Exercise requirements: Please reproduce the records below exactly, omitting any pictures they contain.

[Data Boundary: Start]

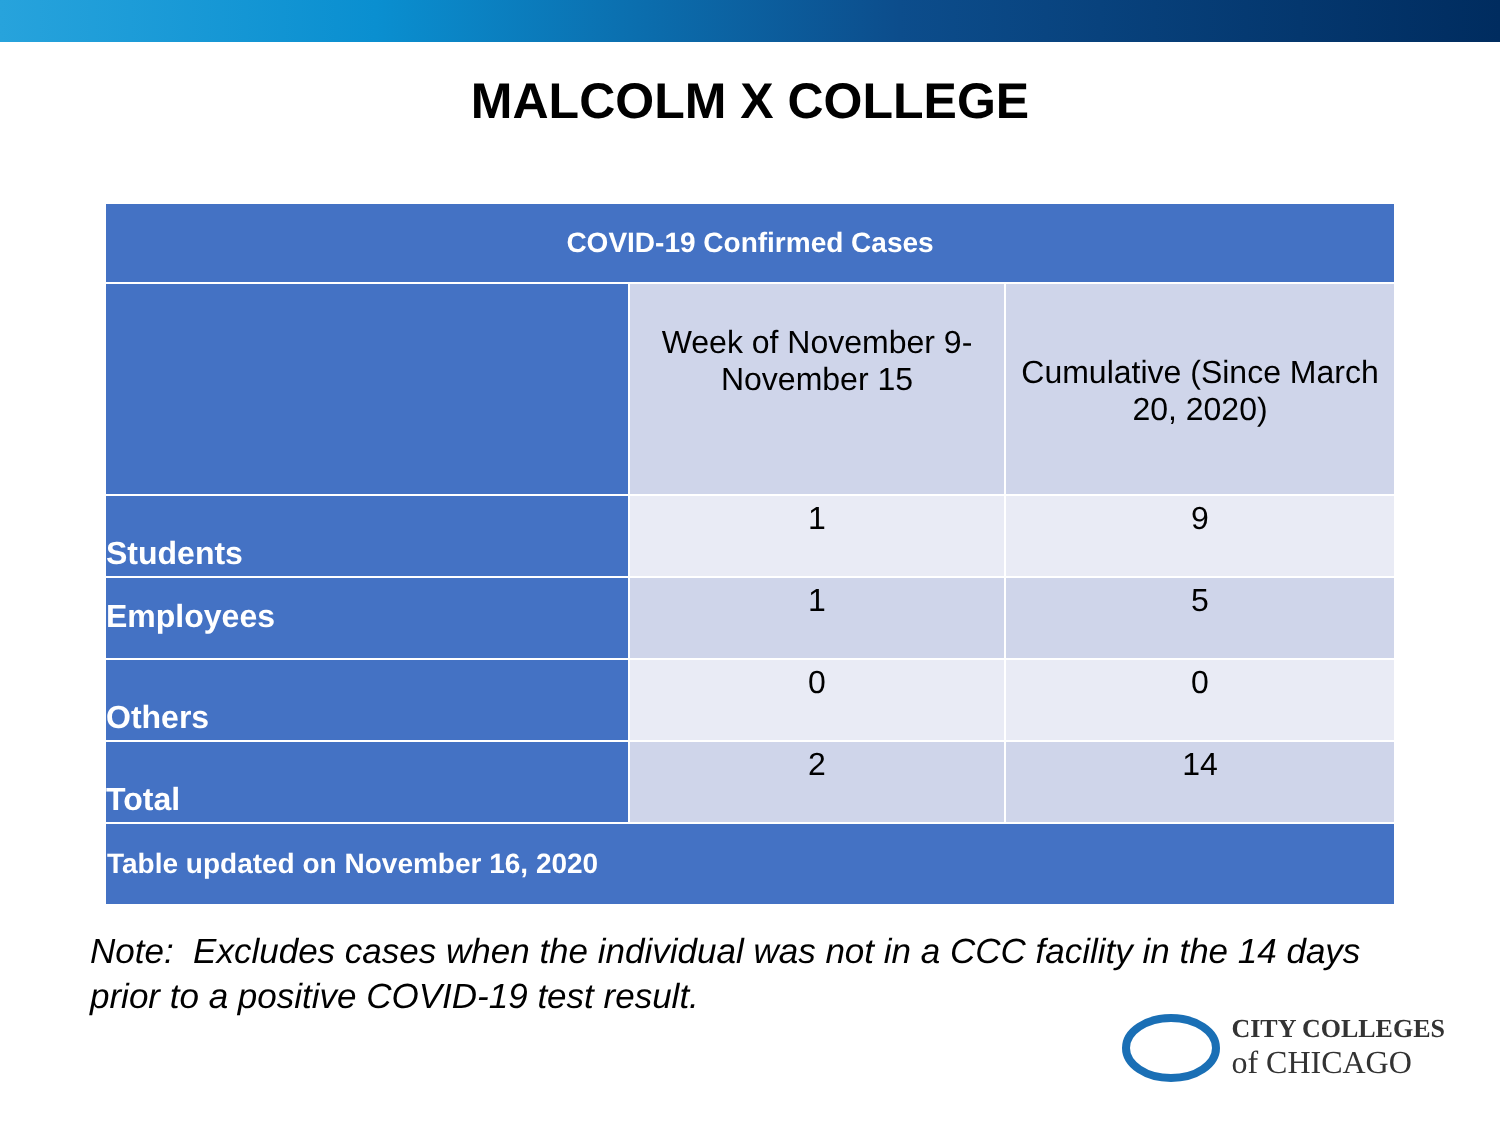MALCOLM X COLLEGE
| COVID-19 Confirmed Cases | | |
| --- | --- | --- |
| | Week of November 9- November 15 | Cumulative (Since March 20, 2020) |
| Students | 1 | 9 |
| Employees | 1 | 5 |
| Others | 0 | 0 |
| Total | 2 | 14 |
| Table updated on November 16, 2020 | | |
Note: Excludes cases when the individual was not in a CCC facility in the 14 days
prior to a positive COVID-19 test result.
CITY COLLEGES
of CHICAGO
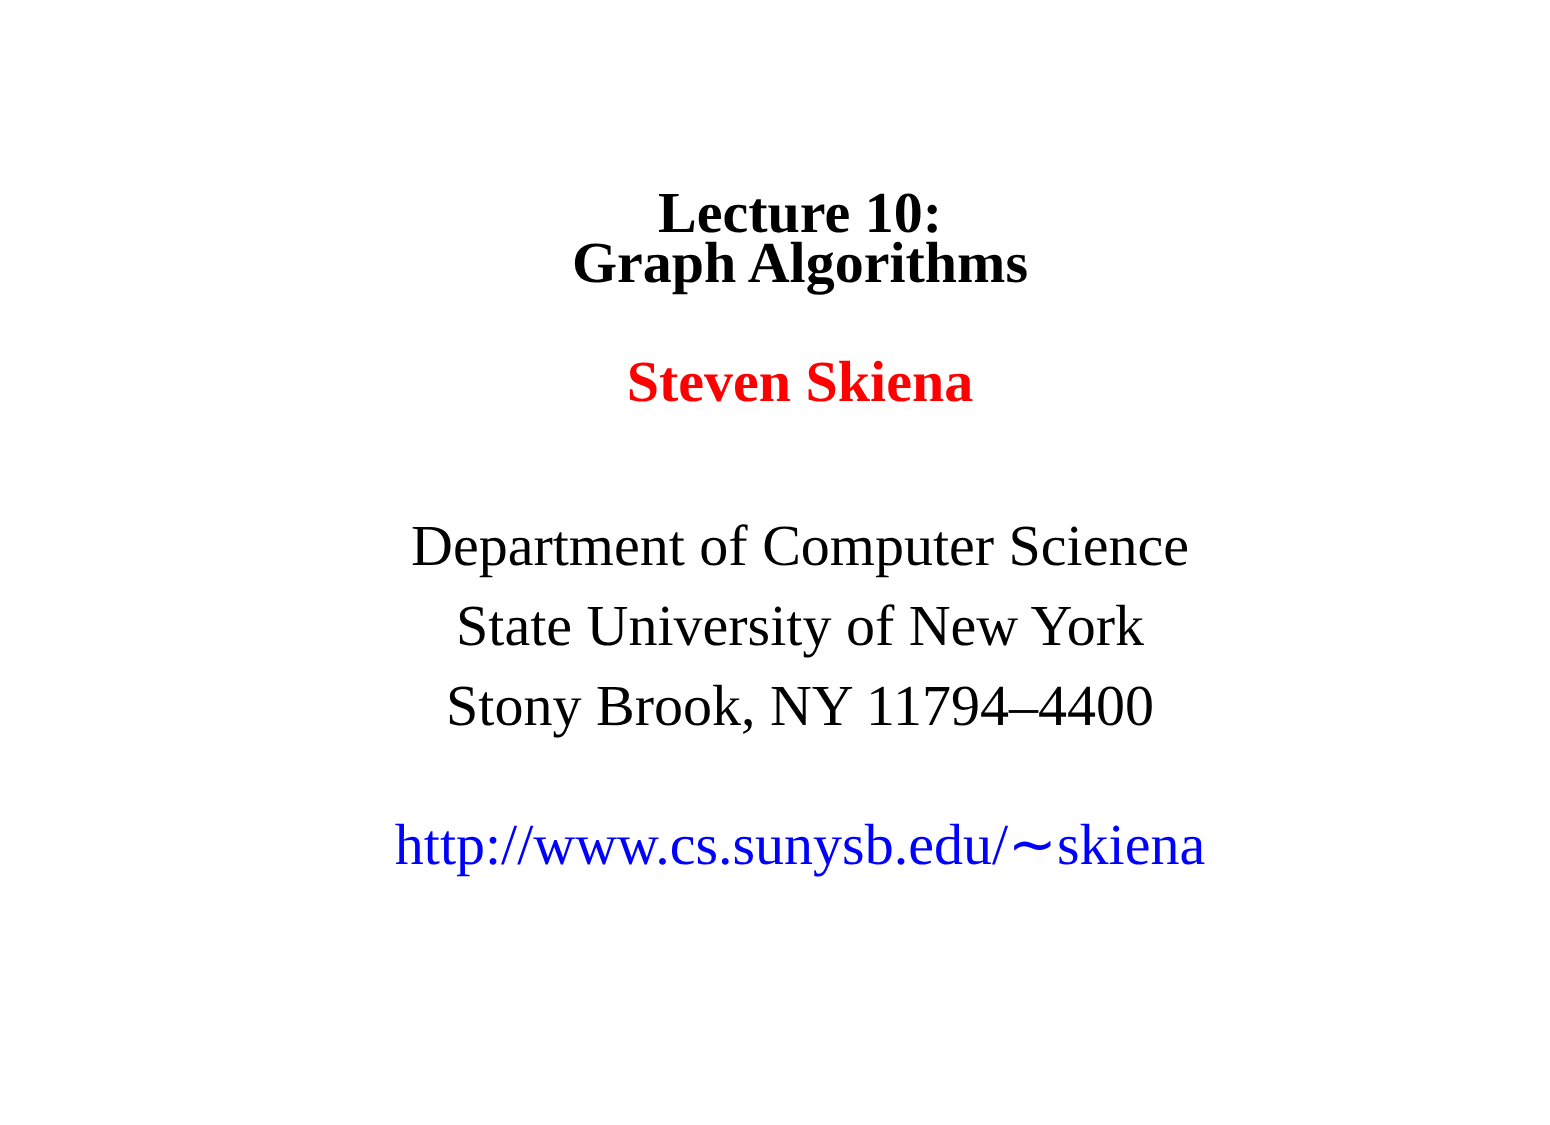Lecture 10:
Graph Algorithms
Steven Skiena
Department of Computer Science
State University of New York
Stony Brook, NY 11794–4400
http://www.cs.sunysb.edu/∼skiena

[Data Boundary: End]

Response below:
MALCOLM X COLLEGE
| COVID-19 Confirmed Cases | | |
| --- | --- | --- |
| | Week of November 9- November 15 | Cumulative (Since March 20, 2020) |
| Students | 1 | 9 |
| Employees | 1 | 5 |
| Others | 0 | 0 |
| Total | 2 | 14 |
| Table updated on November 16, 2020 | | |
Note: Excludes cases when the individual was not in a CCC facility in the 14 days
prior to a positive COVID-19 test result.
CITY COLLEGES
of CHICAGO
Lecture 10:
Graph Algorithms
Steven Skiena
Department of Computer Science
State University of New York
Stony Brook, NY 11794–4400
http://www.cs.sunysb.edu/∼skiena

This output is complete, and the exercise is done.